### PROBLEM
Render the lines of the rows from the line with "well-presented detached family" to the line with "kitchen offers ample", both included, as a Markdown table with the columns No. and Line, numbering each line and leaving out blank lines.

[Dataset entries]
★ ★ ★ ★ ★ ★ ★

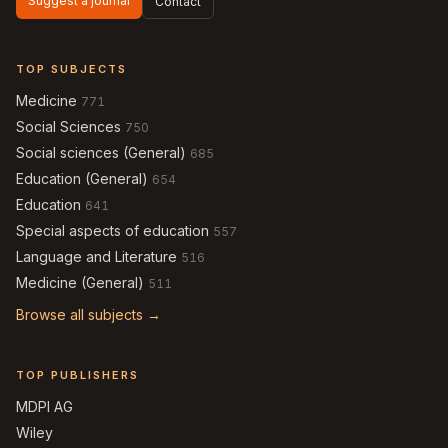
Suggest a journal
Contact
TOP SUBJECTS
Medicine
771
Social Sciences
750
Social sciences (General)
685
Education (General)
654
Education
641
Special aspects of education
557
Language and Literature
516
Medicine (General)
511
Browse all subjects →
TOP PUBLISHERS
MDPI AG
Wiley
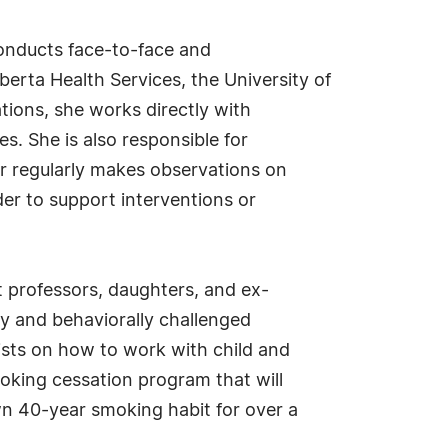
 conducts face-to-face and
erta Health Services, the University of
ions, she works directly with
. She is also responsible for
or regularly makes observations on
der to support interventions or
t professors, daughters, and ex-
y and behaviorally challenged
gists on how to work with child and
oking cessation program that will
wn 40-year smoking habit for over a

★ ★ ★ ★ ★ ★ ★

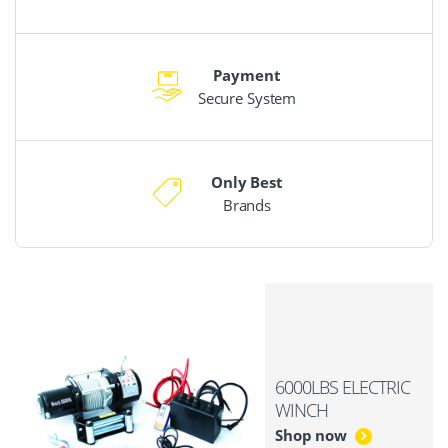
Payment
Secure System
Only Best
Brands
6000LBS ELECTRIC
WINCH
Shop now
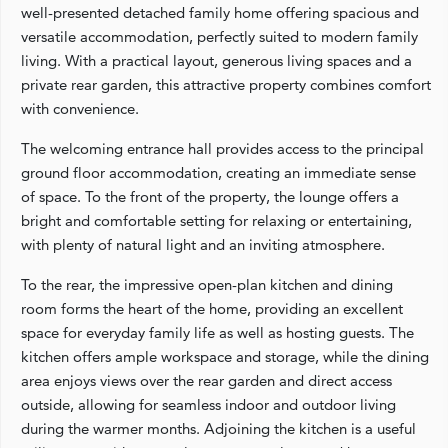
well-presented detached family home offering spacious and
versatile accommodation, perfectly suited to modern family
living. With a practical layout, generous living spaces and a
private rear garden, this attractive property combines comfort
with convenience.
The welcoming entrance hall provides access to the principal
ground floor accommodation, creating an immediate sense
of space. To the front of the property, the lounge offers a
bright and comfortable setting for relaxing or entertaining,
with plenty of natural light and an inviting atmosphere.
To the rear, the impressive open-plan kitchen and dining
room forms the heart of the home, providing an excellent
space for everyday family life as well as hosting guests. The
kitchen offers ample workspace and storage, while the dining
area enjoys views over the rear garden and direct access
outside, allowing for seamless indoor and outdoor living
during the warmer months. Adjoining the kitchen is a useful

★ ★ ★ ★ ★ ★ ★

### TASK SOLUTION
| No. | Line |
|---|---|
| 1 | well-presented detached family home offering spacious and |
| 2 | versatile accommodation, perfectly suited to modern family |
| 3 | living. With a practical layout, generous living spaces and a |
| 4 | private rear garden, this attractive property combines comfort |
| 5 | with convenience. |
| 6 | The welcoming entrance hall provides access to the principal |
| 7 | ground floor accommodation, creating an immediate sense |
| 8 | of space. To the front of the property, the lounge offers a |
| 9 | bright and comfortable setting for relaxing or entertaining, |
| 10 | with plenty of natural light and an inviting atmosphere. |
| 11 | To the rear, the impressive open-plan kitchen and dining |
| 12 | room forms the heart of the home, providing an excellent |
| 13 | space for everyday family life as well as hosting guests. The |
| 14 | kitchen offers ample workspace and storage, while the dining |